Transcription How can celiac disease be diagnosed?
Celiac disease is a chronic autoimmune condition that occurs in genetically predisposed individuals when they consume gluten. The only way to treat celiac disease is to follow a gluten-free diet for life. However, before treatment can begin, an accurate diagnosis is necessary.
Diagnosing celiac disease can be a long and complicated process, as symptoms can vary widely from person to person, and some patients may have no symptoms at all. In addition, it can easily be confused with other conditions and may be overlooked by physicians, especially in primary health care.
It is a disease that many more people than estimated may have it without knowing it. If a person suspects that he or she may have the disease, he or she should see a specialist, in this case a gastroenterologist.
To make an accurate diagnosis it is necessary to take into account the patient's history and symptoms, the results of blood screening tests, genetic testing and intestinal biopsy. In addition to follow up during the gluten-free diet to evaluate the clinical and histological evolution of the person.
It is not always necessary to do all the tests, but none by itself confirms the diagnosis. Despite a positive diagnosis, people with this disease can lead a long and healthy life as long as they comply with the only effective treatment available today, a strict gluten-free diet. The following are the steps involved in the diagnosis of celiac disease.
Medical history and physical examination
At this stage, the physician will review the patient's medical history to confirm if he/she belongs to any risk group associated with celiac disease such as: Diabetes Mellitus type 1, Lactose Intolerance, Autoimmune Thyroiditis, or Down's Syndrome. Or if a close family member has been diagnosed with celiac disease.
In addition, he or she will perform a physical examination to evaluate any possible signs or symptoms of celiac disease. These symptoms may be digestive or non-digestive. The most common include chronic diarrhea, weight loss, fatigue, iron deficiency anemia and abdominal pain. But it can also present constipation, skin rash, headache, joint pain, osteoporosis, depression, anxiety, infertility, among others.
The specialist will not only be interested in the symptoms, when they started and how they have evolved. He/she will also be interested in the patient's lifestyle, as well as recent changes and medications taken.
Blood screening tests
If the physician suspects that the patient may have celiac disease, screening tests may be performed to confirm the diagnosis. Early detection is important because untreated celiac disease can lead to serious complications, such as osteoporosis, infertility and bowel cancer.
In addition to standard blood tests, where anemia, decreased platelets and leukocytes, elevated liver enzymes, and so on can be detected. More specific tests are performed that detect antibodies in blood such as:
- Anti-gliadin antibodies (AGA).
- Anti-tissue transglutaminase antibodies (tTG)

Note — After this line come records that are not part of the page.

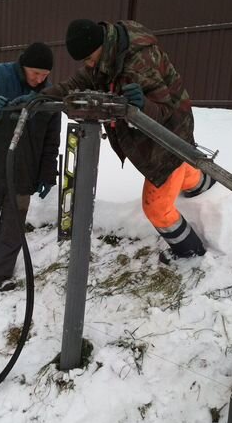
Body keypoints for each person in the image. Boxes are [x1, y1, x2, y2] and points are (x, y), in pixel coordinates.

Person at [44, 19, 215, 261]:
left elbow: (164, 110)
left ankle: (190, 253)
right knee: (180, 170)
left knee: (156, 208)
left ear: (100, 44)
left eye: (89, 58)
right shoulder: (108, 56)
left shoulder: (138, 63)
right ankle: (203, 185)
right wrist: (39, 97)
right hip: (154, 137)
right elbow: (77, 83)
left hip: (169, 135)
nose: (88, 64)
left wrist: (142, 104)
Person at [0, 42, 61, 291]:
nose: (39, 79)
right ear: (23, 65)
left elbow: (51, 140)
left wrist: (48, 174)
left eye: (44, 75)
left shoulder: (49, 95)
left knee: (13, 226)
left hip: (23, 173)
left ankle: (2, 274)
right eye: (34, 73)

- Anti-endomysial antibodies (EMA).
These serological tests may indicate the presence of celiac disease if antibodies to gluten are found, but they are not definitive. Some celiac patients do not have elevated antibodies and may have seronegative celiac disease. If the suspicion is high, further testing is necessary.

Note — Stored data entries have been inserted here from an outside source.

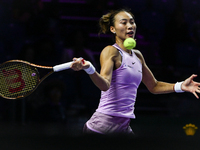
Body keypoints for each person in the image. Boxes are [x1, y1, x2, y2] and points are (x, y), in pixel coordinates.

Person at [69, 8, 200, 135]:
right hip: (101, 128)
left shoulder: (137, 55)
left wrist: (180, 86)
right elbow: (104, 85)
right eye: (124, 22)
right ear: (112, 29)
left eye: (132, 22)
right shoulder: (110, 51)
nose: (130, 26)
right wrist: (89, 68)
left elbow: (153, 86)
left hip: (123, 127)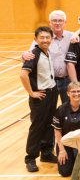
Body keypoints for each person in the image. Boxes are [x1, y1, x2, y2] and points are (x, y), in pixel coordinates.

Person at [20, 26, 59, 172]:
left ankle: (47, 153)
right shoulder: (33, 54)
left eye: (47, 37)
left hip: (52, 92)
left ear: (51, 39)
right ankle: (30, 158)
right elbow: (23, 75)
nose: (45, 40)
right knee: (37, 126)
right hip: (40, 95)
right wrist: (31, 92)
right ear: (35, 39)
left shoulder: (47, 52)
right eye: (41, 37)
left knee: (50, 124)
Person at [21, 10, 73, 104]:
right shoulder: (43, 38)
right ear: (50, 22)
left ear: (65, 23)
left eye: (60, 20)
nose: (57, 23)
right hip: (49, 83)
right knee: (49, 109)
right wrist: (24, 55)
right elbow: (30, 54)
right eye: (54, 20)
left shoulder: (72, 36)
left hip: (67, 80)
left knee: (68, 107)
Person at [52, 81, 80, 177]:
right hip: (66, 142)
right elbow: (57, 131)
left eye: (79, 91)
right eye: (73, 91)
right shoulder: (61, 109)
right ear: (68, 93)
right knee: (65, 172)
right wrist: (62, 150)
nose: (76, 94)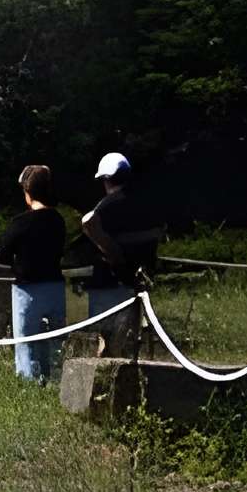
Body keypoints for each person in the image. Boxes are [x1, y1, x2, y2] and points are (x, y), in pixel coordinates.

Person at [78, 150, 162, 356]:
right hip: (138, 278)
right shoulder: (146, 202)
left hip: (110, 279)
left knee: (106, 337)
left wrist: (107, 246)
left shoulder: (107, 205)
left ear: (106, 179)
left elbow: (88, 221)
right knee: (130, 337)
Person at [1, 165, 69, 385]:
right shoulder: (58, 220)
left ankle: (28, 384)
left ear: (27, 192)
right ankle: (56, 381)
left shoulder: (20, 223)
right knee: (55, 341)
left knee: (26, 342)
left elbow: (4, 254)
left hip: (27, 289)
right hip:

It is very important that the person has not stopped eating gluten before the blood tests are performed, as this may interfere with the results. However, in cases where a person has already eliminated gluten from their diet and celiac disease is suspected, genetic testing can be performed to determine the presence of genes associated with the disease.
Genetic testing
This test is used to confirm a person's genetic predisposition to develop the disease. Two genes related to celiac disease have been identified so far, HLA DQ2 and HLA DQ8. But their presence alone is not a confirmation of the disease.
In the case of being positive, it does not mean that you have the disease. More than 30% of the population shares this characteristic, and only a minimum percentage develops the disease. If these variants are present, but the antibody test was negative, an intestinal biopsy is recommended to confirm the diagnosis. However, if the result is negative, the possibility of celiac disease is practically ruled out.
Intestinal biopsy
This refers to obtaining and analyzing samples from the small intestine by endoscopy. The samples are examined under a microscope to look for characteristic changes in the intestinal mucosa that indicate celiac disease.
It is the gold standard of celiac disease diagnosis as it can accurately determine if there are signs of damage to the small intestine and the extent of damage.
Intestinal biopsy is a relatively simple and safe procedure, but there may be some risks, such as bleeding or infection. It is important for the patient to discuss any concerns or questions with their physician.
The Gluten-Free Diet (GFD)
Even with all of these tests, another step in the diagnosis may be to start a gluten-free diet and assess the patient's response. Usually by 6 months there should be a clear improvement in quality of life and relief or elimination of symptoms. Damage to the small intestine takes a little longer to subside.